Forcing the government to produce that documentation was one of the rallying points at the national gatherings. Participants are also pushing for a national inquiry into the experiments at the schools and the students involved.
“I think people have a right to know what was done to their bodies,” said Stonehouse. That right also extends to the next generations, whose health may suffer from what was done to their parents or grandparents.

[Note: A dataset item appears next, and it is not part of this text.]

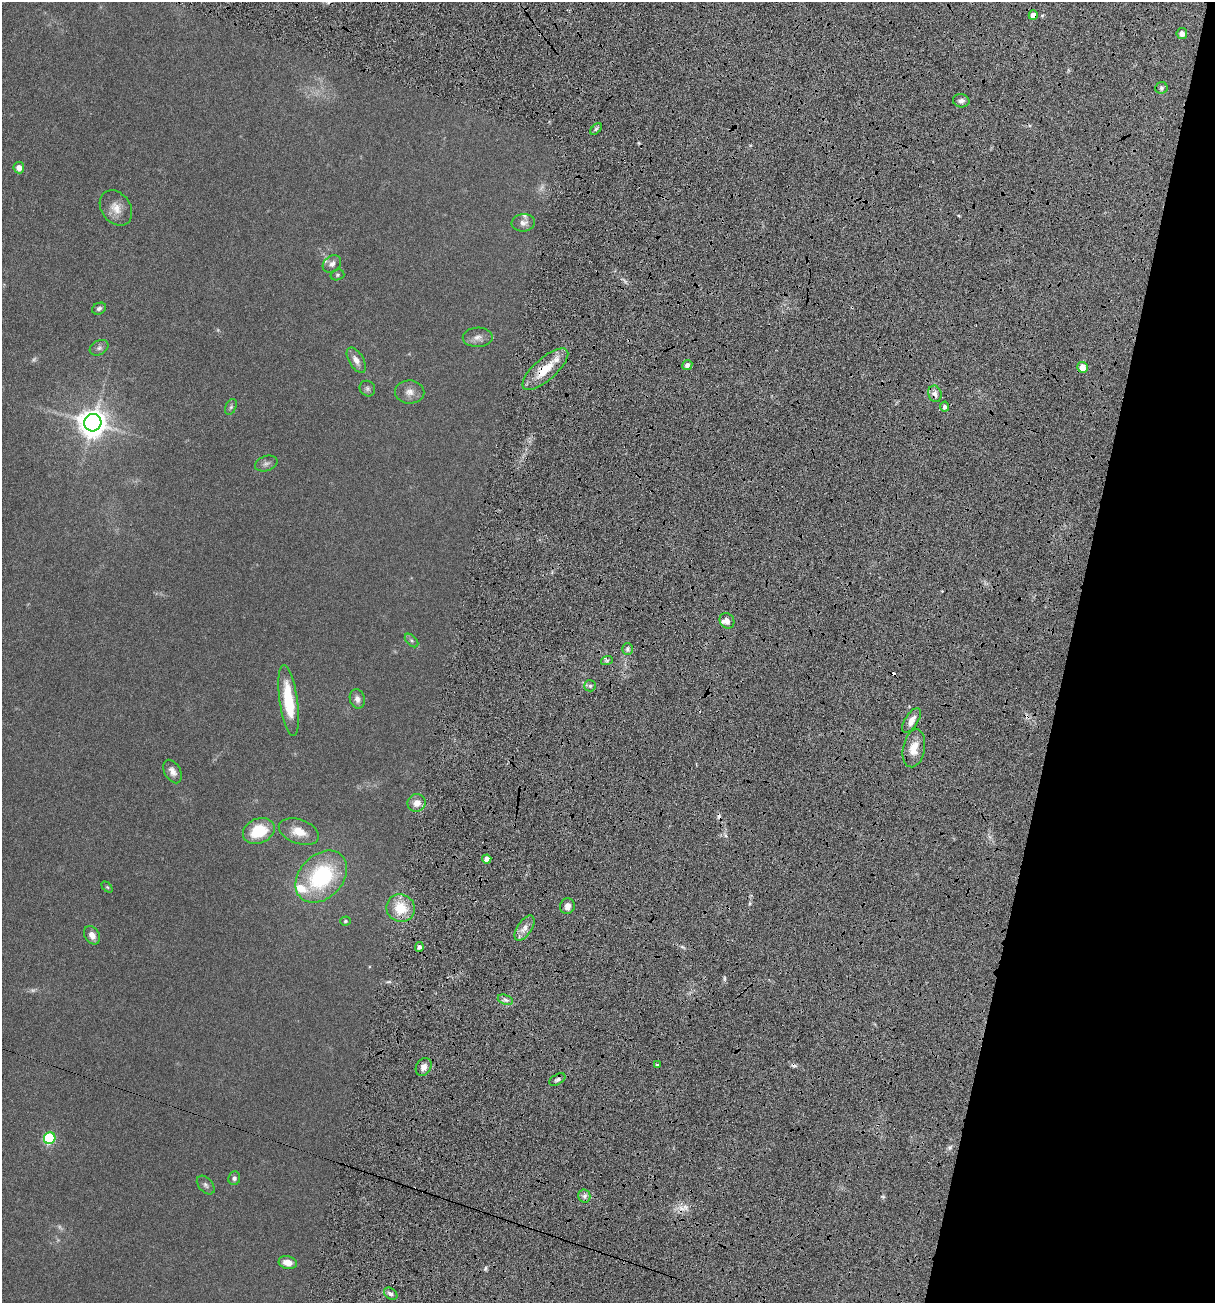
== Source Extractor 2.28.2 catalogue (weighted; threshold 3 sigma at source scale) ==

Speaking following the event, Duncan said she was wary about calling for another inquiry, especially now that provincial leaders have gotten behind the push for a national inquiry on murdered and missing Aboriginal women and girls.
“There needs to be some kind of open forum, in particular for First Nations, Métis and Inuit people, a briefing for every community,” she said.
States Mosby, “Perhaps the most significant legacy of these studies of Aboriginal nutrition during the 1940s and 1950s is that they provide us with a unique and disturbing window into the ways in which – under the guise of benevolent administrators and even charity – bureaucrats, scientists, and a whole range of experts exploited their ‘discovery’ of malnutrition in Aboriginal communities and residential schools to further their own professional and political interests rather than to address the root causes of these problems or, for that matter, the Canadian government’s complicity in them.”
#HonourtheApology events were held Vancouver, Saskatoon, Winnipeg, a number of Ontario locations, as well as First Nations.
Caption: Lewis Cardinal watches on as NDP Edmonton Strathcona MP Linda Duncan addresses close to 250 people at the recent #HonourtheApology vigil held in Edmonton. Events took place throughout the country.